Unemployment Discrimination – The Law

December 13, 2013

A.   Federal Law

Federal law prohibits discrimination on the basis of age, disability, national origin, sex/pregnancy, race/color, religion, genetic information, etc.  Federal law does not currently prohibit discrimination on the basis of employment status.  (In other words, unemployment status is not a “protected class” under federal law.)  However, that doesn’t mean employers can discriminate against the unemployed without legal risk.

While “disparate treatment” (i.e., intentional) discrimination cases garner most of the media attention in this country, employers can also be held liable under a “disparate impact” (i.e., unintentional) discrimination theory of liability.

What is Disparate Impact?

Federal law prohibits not only intentional acts of overt discrimination, but also neutral policies or practices which have a disproportionate, adverse impact on members of a protected class (e.g., race/color).  Once an employee shows a specific employment policy or practice adversely impacts members of a protected class, the employer must prove the specific employment policy or practice is “job related and consistent with business necessity.”  If the employer satisfies this burden, the focus of the case then becomes whether the employee can show a less discriminatory alternative exists that meets the business need and whether the employer refuses to adopt it.
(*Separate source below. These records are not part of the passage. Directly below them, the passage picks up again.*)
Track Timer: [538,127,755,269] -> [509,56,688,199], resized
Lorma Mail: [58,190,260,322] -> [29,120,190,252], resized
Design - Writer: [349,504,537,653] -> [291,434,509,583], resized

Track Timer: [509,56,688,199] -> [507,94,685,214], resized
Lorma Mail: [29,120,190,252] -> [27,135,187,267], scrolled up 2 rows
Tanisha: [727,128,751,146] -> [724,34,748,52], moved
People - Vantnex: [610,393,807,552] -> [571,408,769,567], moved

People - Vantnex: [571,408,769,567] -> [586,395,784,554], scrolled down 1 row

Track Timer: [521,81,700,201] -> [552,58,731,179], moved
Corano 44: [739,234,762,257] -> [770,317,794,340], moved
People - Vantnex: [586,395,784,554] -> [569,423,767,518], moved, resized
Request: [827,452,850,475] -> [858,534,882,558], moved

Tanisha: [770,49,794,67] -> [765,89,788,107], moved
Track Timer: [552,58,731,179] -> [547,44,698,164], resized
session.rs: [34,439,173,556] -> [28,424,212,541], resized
Disparate Impact and the Unemployed

As William Spriggs, Assistant Secretary for Policy at the Department of Labor, noted during the EEOC’s February 16, 2011 meeting, individuals in some protected categories, such as African Americans, Hispanics, Native Americans and disabled people, are currently overrepresented in the pool of unemployed workers.  Consequently, an employment policy or practice of only hiring individuals who are currently employed could end up having a disproportionate, adverse impact on members of these protected categories, in violation of federal, state and local law.

B.   State Law

Beginning June 2011, New Jersey became the first state to adopt a law (N.J.S.A. 34:8B) directly addressing the hiring of unemployed job applicants.  (The New York and Michigan legislatures have each proposed laws addressing the issue.) As recounted in our June 2011 newsletter, New Jersey employers may not knowingly publish an advertisement for a job opening in New Jersey that contains one or more of the following:

  1. Any provision stating that the qualifications for a job include current employment;
  1. Any provision stating that the employer or employer’s agent, representative, or designee will not consider or review an application for employment submitted by any job applicant currently unemployed; or
  1. Any provision stating that the employer or employer’s agent, representative, or designee will only consider or review applications for employment submitted by job applicants who are currently employed.
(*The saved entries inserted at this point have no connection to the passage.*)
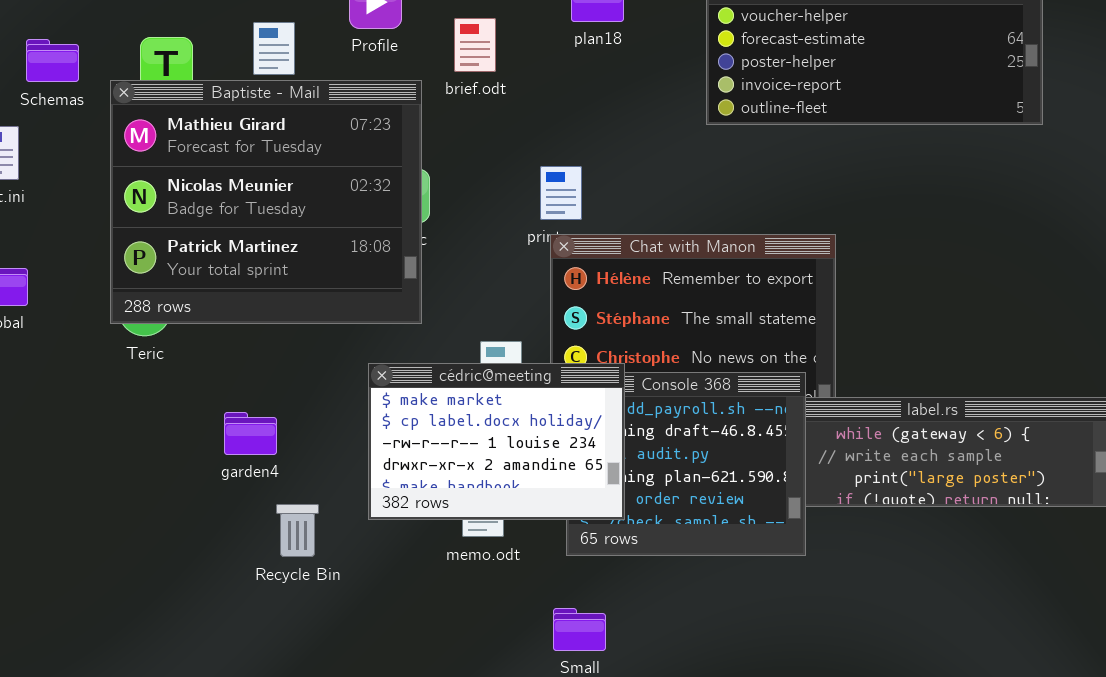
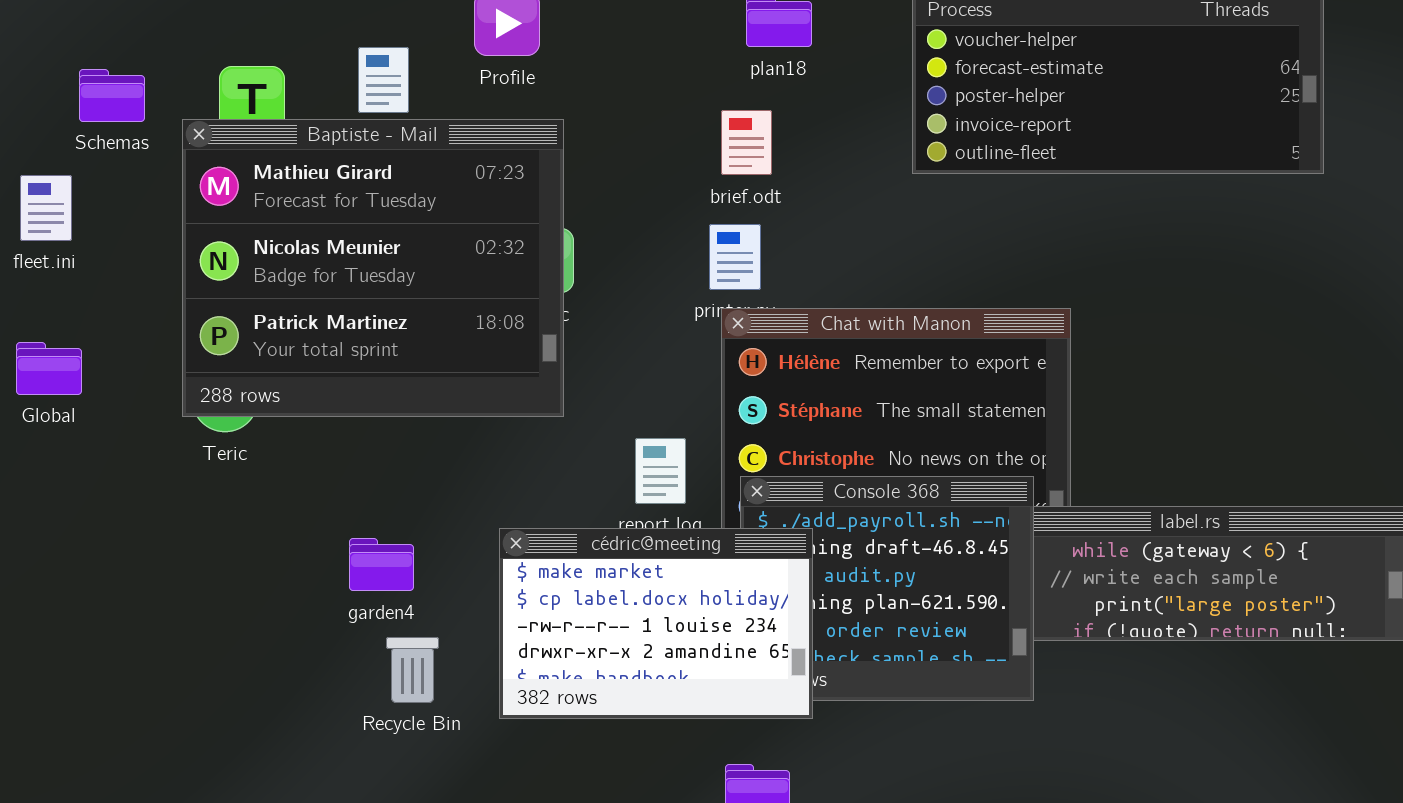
brief.odt: [454,18,496,72] -> [721,110,772,175], moved
cédric@meeting: [368,363,625,520] -> [499,528,813,719], moved
garden4: [224,412,277,455] -> [349,538,414,591], moved

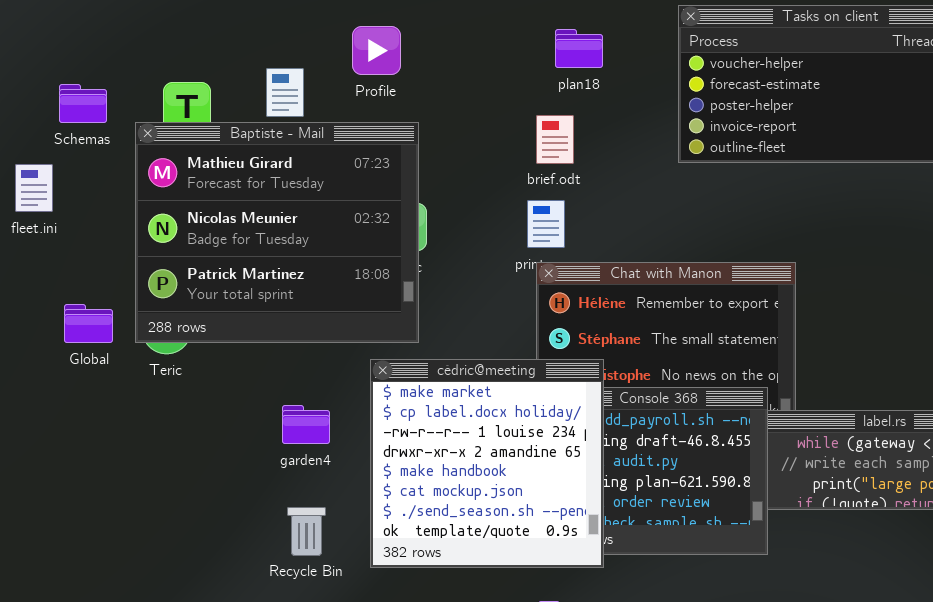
Global: [16,342,82,395] -> [64,304,113,343], moved
cédric@meeting: [499,528,813,719] -> [370,359,604,568], resized
garden4: [349,538,414,591] -> [282,405,330,444], moved

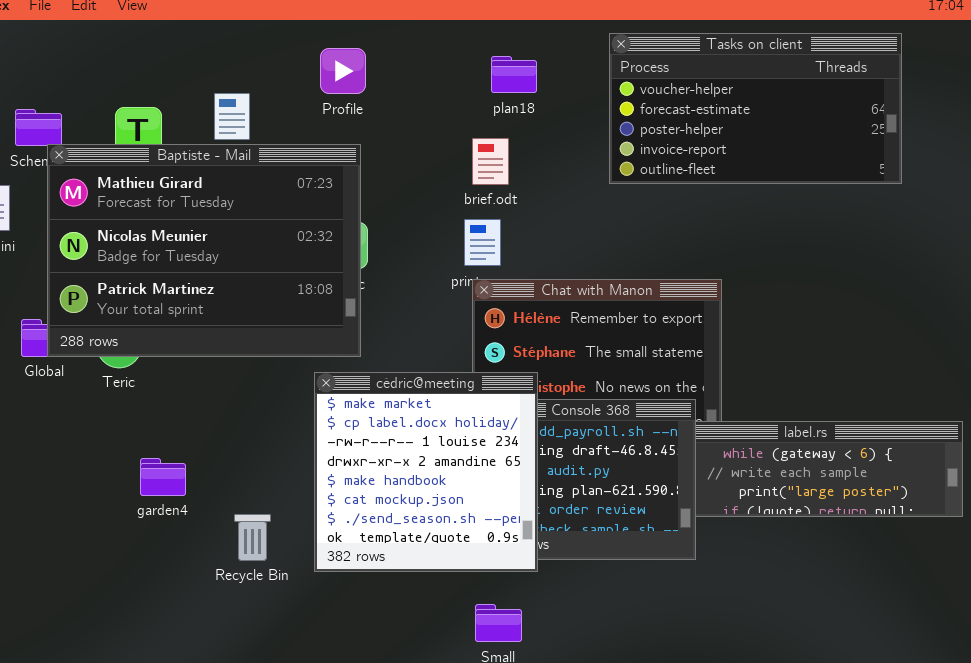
Profile: [352,26,401,75] -> [320,48,366,94], moved
Baptiste - Mail: [135,122,419,343] -> [47,144,361,357], resized
garden4: [282,405,330,444] -> [140,458,186,496], moved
It is important to note New Jersey’s law is limited in both scope and remedies. The law does not prohibit employers from publishing in job vacancy advertisements other job qualifications, such as education, training, and experience requirements, as well as any required professional/occupational licenses or certificates.  The law also does not prohibit employers from publishing job vacancy advertisements which state that only applicants who are currently employed by the employer will be considered (e.g., internal job postings soliciting applicants from within the company).
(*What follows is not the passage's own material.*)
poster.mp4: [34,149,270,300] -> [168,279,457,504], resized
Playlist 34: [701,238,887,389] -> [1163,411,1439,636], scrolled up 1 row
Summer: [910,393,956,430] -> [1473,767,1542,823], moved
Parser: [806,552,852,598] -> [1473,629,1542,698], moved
The law also does not permit an applicant to bring a private lawsuit against an employer, but rather, empowers the Commissioner of Labor and Workforce Development to collect civil penalties from employers in an amount not to exceed $1000 for a first violation, and $5000 or $10,000 for subsequent violations.

C.  Fair Employment Opportunity Act of 2011

The Fair Employment Opportunity Act of 2011 (H.R. 2501) was recently introduced in the U.S. House of Representatives, and a similar bill was introduced in the U.S. Senate (S. 1471).  The House bill would prohibit discrimination in employment on the basis of an individual’s status or history of unemployment by making it illegal for an employer to:

  1. Refuse to consider for employment or refuse to offer employment to an individual because of the individual’s status as unemployed;
  1. Publish in print, on the Internet, or in any other medium, an advertisement or announcement for any job that includes — (A) any provision stating that an individual’s status as unemployed disqualifies the individual for a job; and (B) any provision stating or indicating that an employer will not consider an applicant for employment based on that;individual’s status as unemployed; and
  1. Direct or request that an employment agency take an individual’s status as unemployed into account in screening or referring applicants for employment.

The House bill would also prohibit employment agencies from “limit[ing], segregat[ing], or classify[ing] individuals in any manner that may limit their access to information about jobs, or consideration, screening, or referral for jobs, as employees, because of their status as unemployed.”  The proposed legislation would prohibit discrimination against all unemployed applicants, regardless of the amount of time an individual has been unemployed.

The legislation also provides a defense for employers. An employer will not be liable for discrimination if an applicant’s employment status is a bona fide occupational qualification, meaning that it is “reasonably necessary to successful performance in the job that is being filled.”